**Data rows**
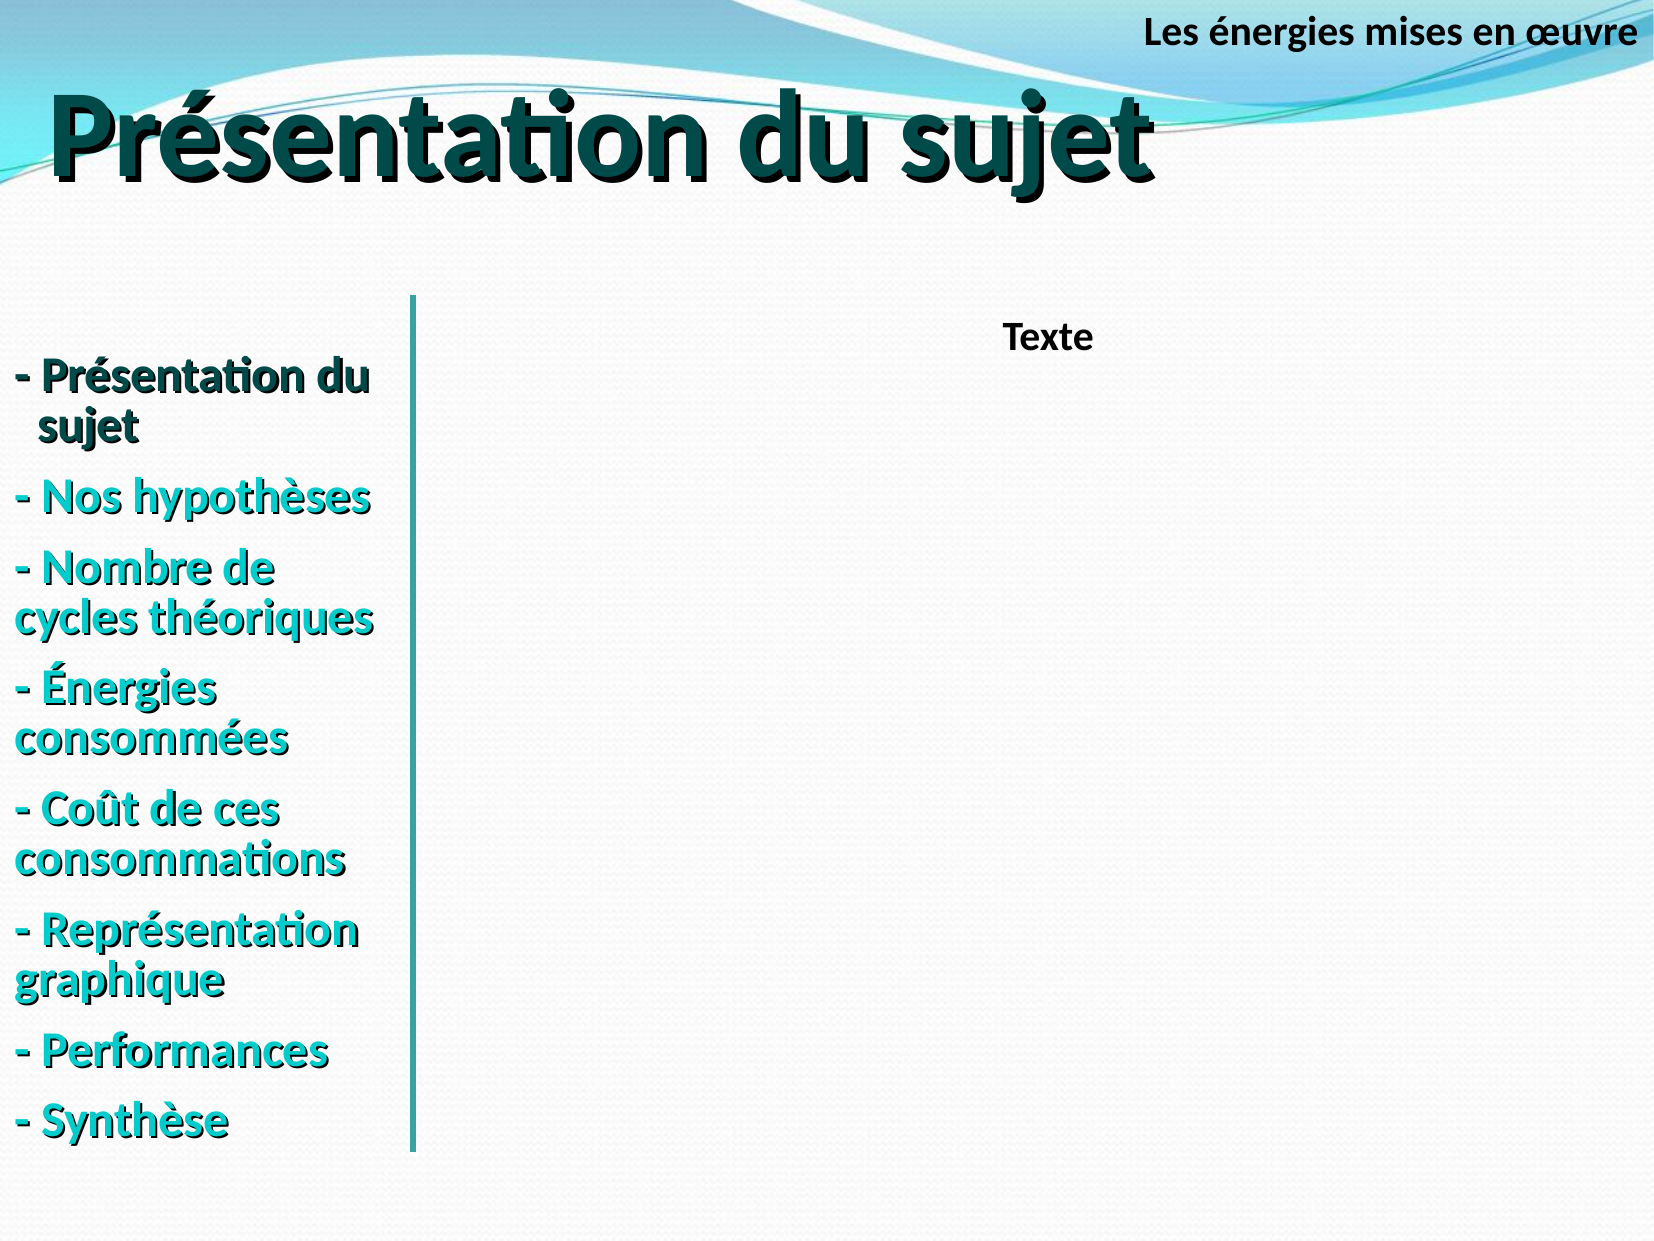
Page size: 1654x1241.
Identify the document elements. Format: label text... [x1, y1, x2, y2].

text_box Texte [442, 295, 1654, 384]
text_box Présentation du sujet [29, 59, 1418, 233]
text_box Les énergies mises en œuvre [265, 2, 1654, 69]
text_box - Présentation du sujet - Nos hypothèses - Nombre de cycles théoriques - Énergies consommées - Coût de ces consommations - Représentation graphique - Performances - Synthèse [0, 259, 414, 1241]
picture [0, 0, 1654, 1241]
--
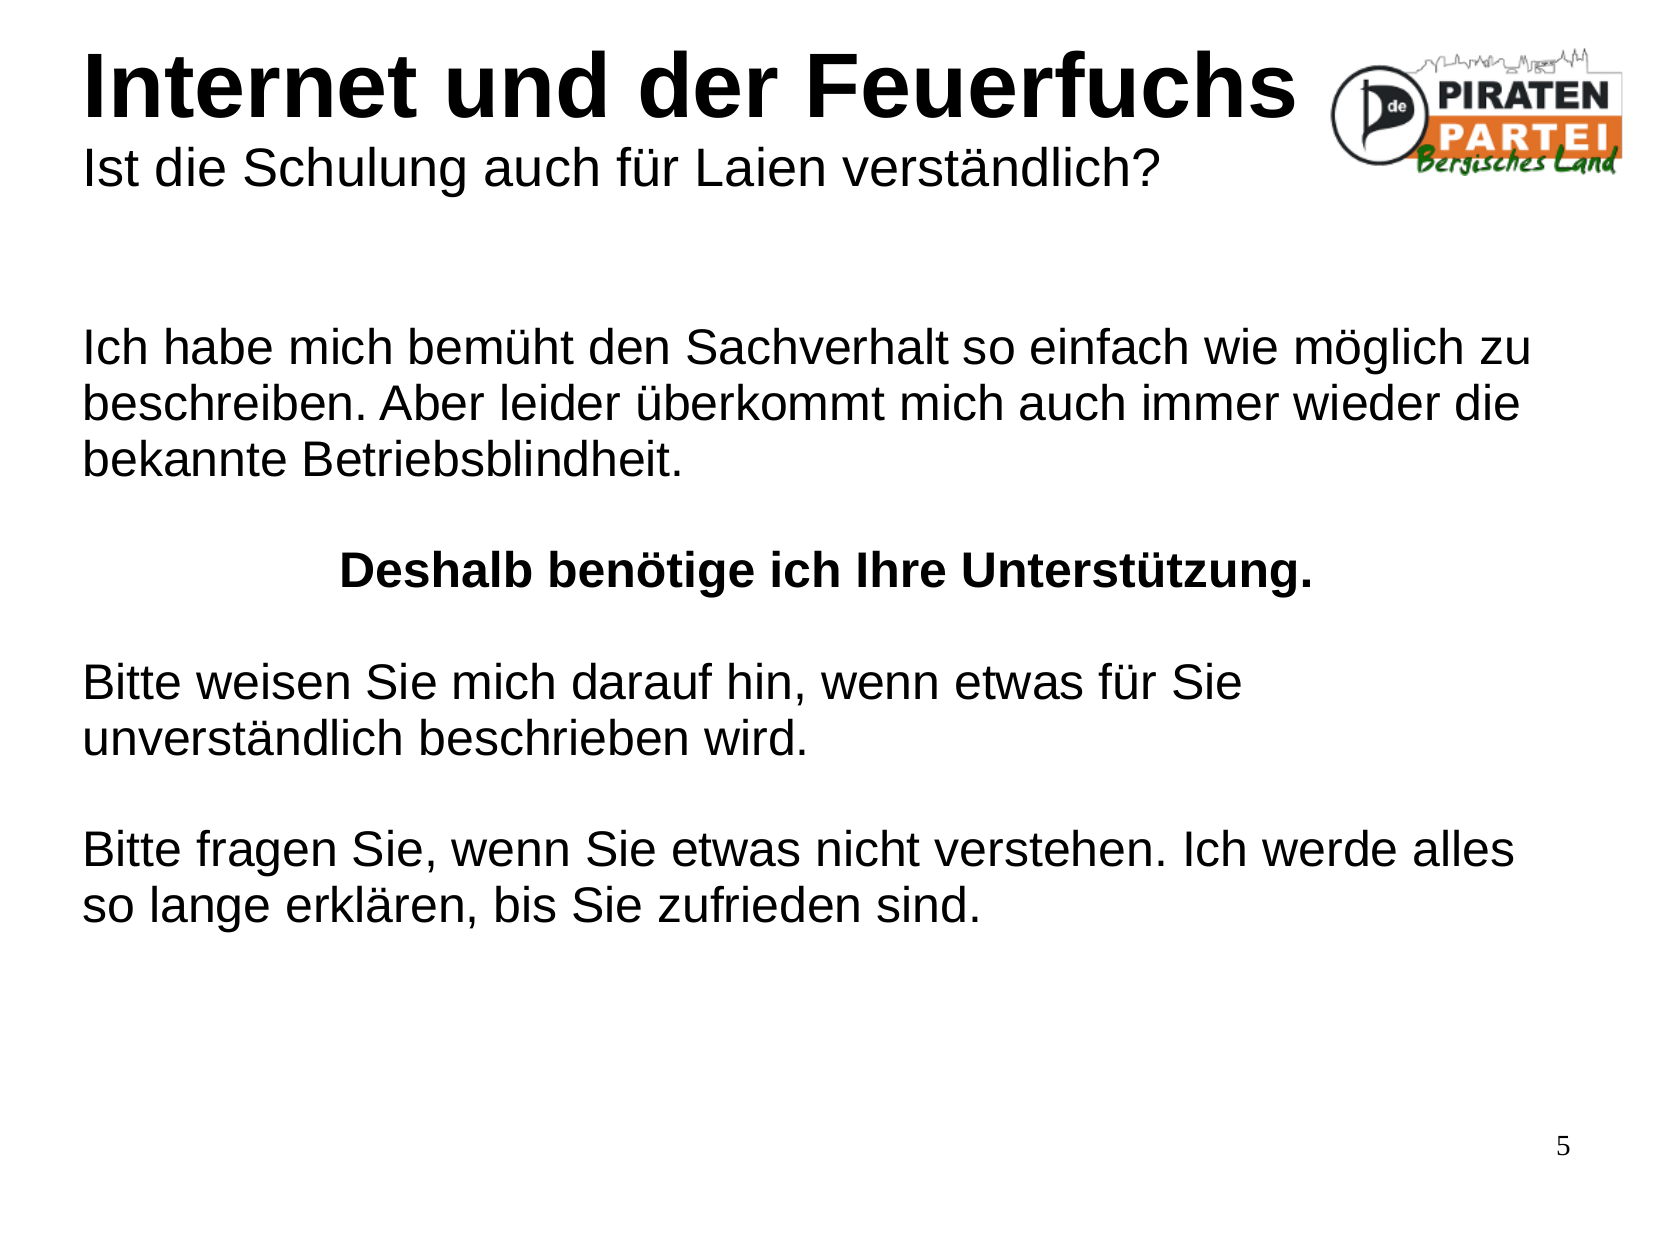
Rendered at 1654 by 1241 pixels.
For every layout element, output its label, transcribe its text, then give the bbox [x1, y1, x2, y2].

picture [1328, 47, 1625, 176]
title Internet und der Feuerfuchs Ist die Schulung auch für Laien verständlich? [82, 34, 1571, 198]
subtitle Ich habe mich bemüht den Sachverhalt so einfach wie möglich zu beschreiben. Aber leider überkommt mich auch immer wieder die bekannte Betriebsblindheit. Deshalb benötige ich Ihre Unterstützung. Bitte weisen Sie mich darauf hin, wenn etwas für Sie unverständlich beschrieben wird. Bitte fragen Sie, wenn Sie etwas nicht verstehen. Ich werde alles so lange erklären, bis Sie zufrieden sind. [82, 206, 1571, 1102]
--
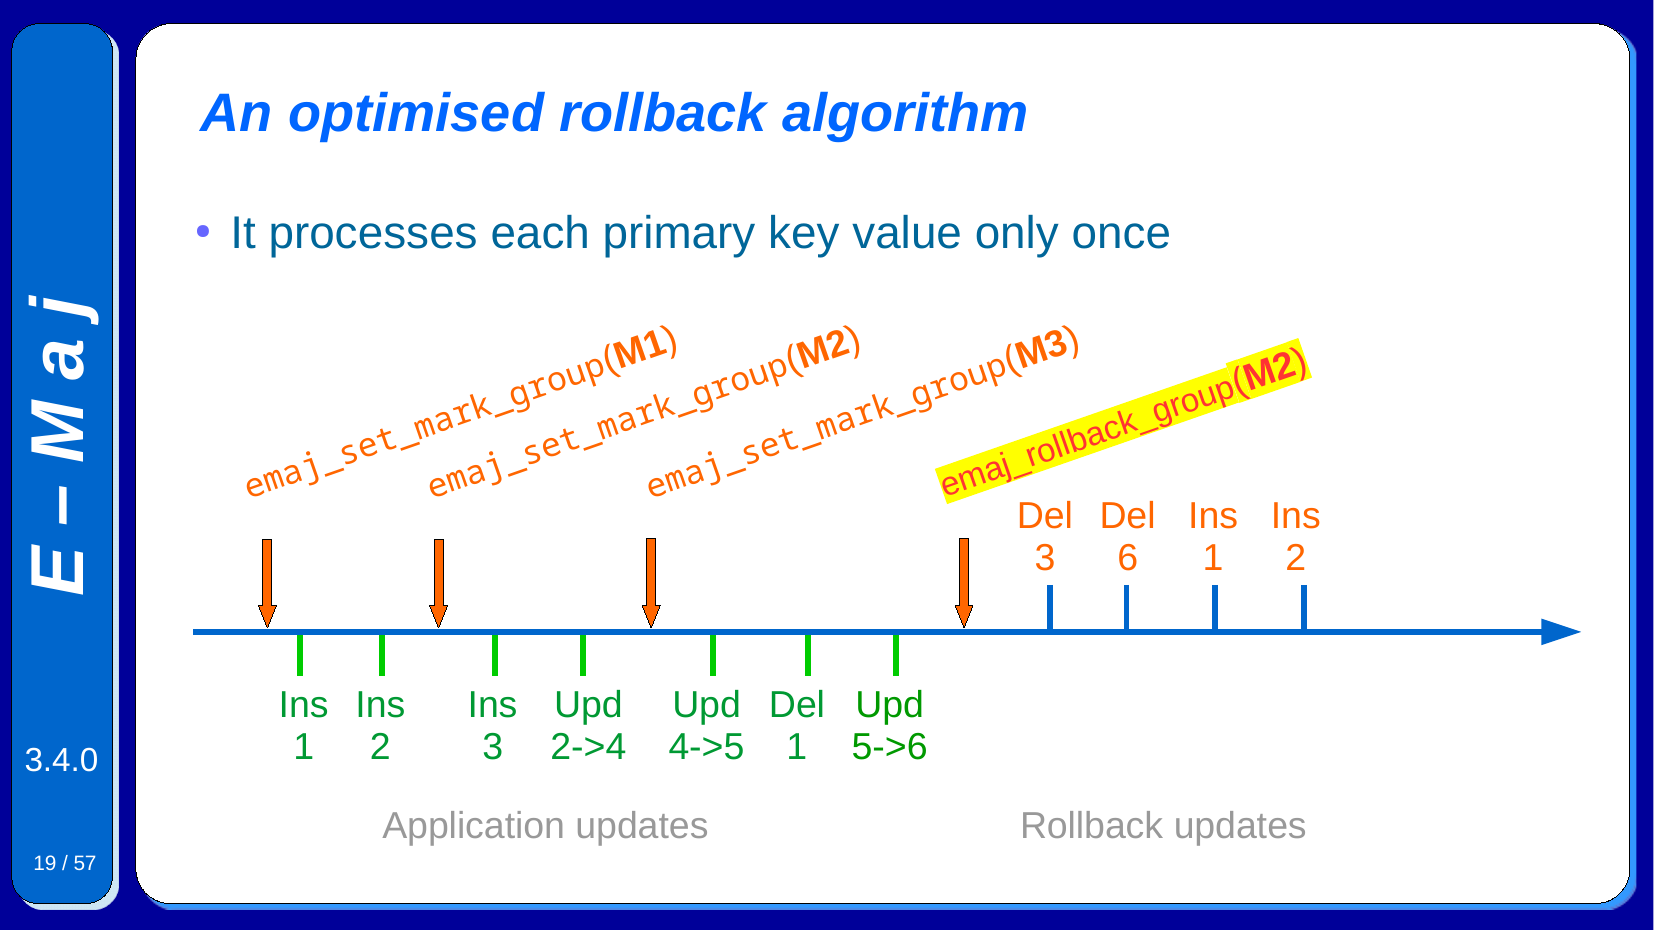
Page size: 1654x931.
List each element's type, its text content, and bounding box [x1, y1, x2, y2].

**Direction**
Format the lines from the line with "Page size: 1654x1241." up to and including the line with "picture [0, 0, 1654, 1241]" as a numbered list, leaving out blank lines.

**Answer to the problem**
1. Page size: 1654x1241.
2. Identify the document elements. Format: label text... [x1, y1, x2, y2].
3. text_box Texte [442, 295, 1654, 384]
4. text_box Présentation du sujet [29, 59, 1418, 233]
5. text_box Les énergies mises en œuvre [265, 2, 1654, 69]
6. text_box - Présentation du sujet - Nos hypothèses - Nombre de cycles théoriques - Énergies consommées - Coût de ces consommations - Représentation graphique - Performances - Synthèse [0, 259, 414, 1241]
7. picture [0, 0, 1654, 1241]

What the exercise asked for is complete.